Hediyelik Dua Çanları
Nepal topraklarına ayak basan bir kişinin ilk öğreneceği sözcük “Namaste”dir. “Merhaba” anlamına gelir. Sanskritçe gibi karmaşık bir dili öğrenmenin imkansızlığı göz önüne alındığında, bir Nepalli ile gelen bir konuğun en kısa iletişim yolu “Namaste”den geçer. Her şeye rağmen Nepal ilginç bir ülkedir. Kalabalık Katmandu kentinde özellikle gece saatlerinde, turistlerin yoğun olarak bulunduğu o daracık sokakların dumanlı ve salaş görüntüsünün, ülkenin mistik havasının ve aralarına karışınca sanki onlardan biri olacakmışçasına, kimselerin arayıp da bulamayacağı gibi bir güven duygusunun, insanı farkında olmadan Nepal’e çeken noktalar olduğu söylenebilir.

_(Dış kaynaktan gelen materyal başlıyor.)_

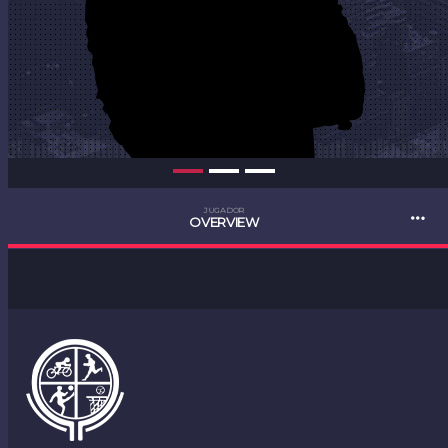
JUGADOR
OVERVIEW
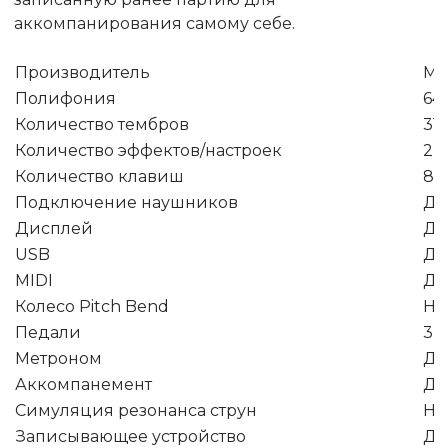
аккомпанирования самому себе.
Производитель
Me
Полифония
64
Количество тембров
31
Количество эффектов/настроек
2
Количество клавиш
88
Подключение наушников
Да
Дисплей
Да
USB
Да
MIDI
Да
Колесо Pitch Bend
Не
Педали
3 
Метроном
Да
Аккомпанемент
Да
Симуляция резонанса струн
Не
Записывающее устройство
Да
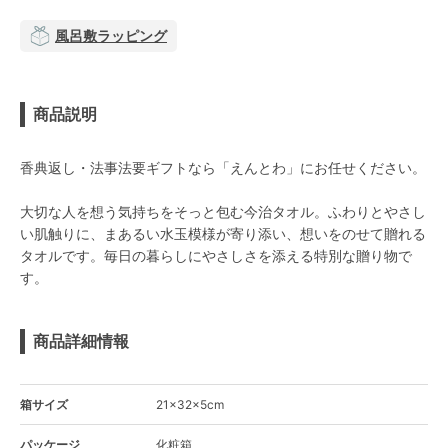
風呂敷ラッピング
商品説明
香典返し・法事法要ギフトなら「えんとわ」にお任せください。
大切な人を想う気持ちをそっと包む今治タオル。ふわりとやさし
い肌触りに、まあるい水玉模様が寄り添い、想いをのせて贈れる
タオルです。毎日の暮らしにやさしさを添える特別な贈り物で
す。
商品詳細情報
箱サイズ
21×32×5cm
パッケージ
化粧箱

Gezimizi tamamlayıp dönüş için tekrar havaalanına geldiğimizde, yüzünde gülücükler açan o görevli bizi tanıyıp, eliyle doğrudan aprona yönlendirerek jest yaptığında, arkamızdan hatırı sayılır birilerinin geldiğini sanmıştık ama kimseler yoktu. Doğrudan pasaport kontrolüne geçtik. Hiç güvenlik kontrolüne girmeden hem de.
Yapılmış Yorumlar (1)
Ellerine, emeğine sağlık Sevgili Kardeşim. Bu anılarla Nepal’i bizlere tanıtmanın yanısıra; o ülkeye sempati beslememize de yol açan yazını keyifle okudum. Naif, kibar ve akıcı yazım tarzın, bana “keşke turistik anı ve tanımlar içerecek kitabını da bir an evvel yazsa..” dedirtiyor. Hasretle beklediğim o kitabının ilk imzalı müşterisi ben olacağım inşallah. Başarı dileklerimle. Her şey gönlünce olsun.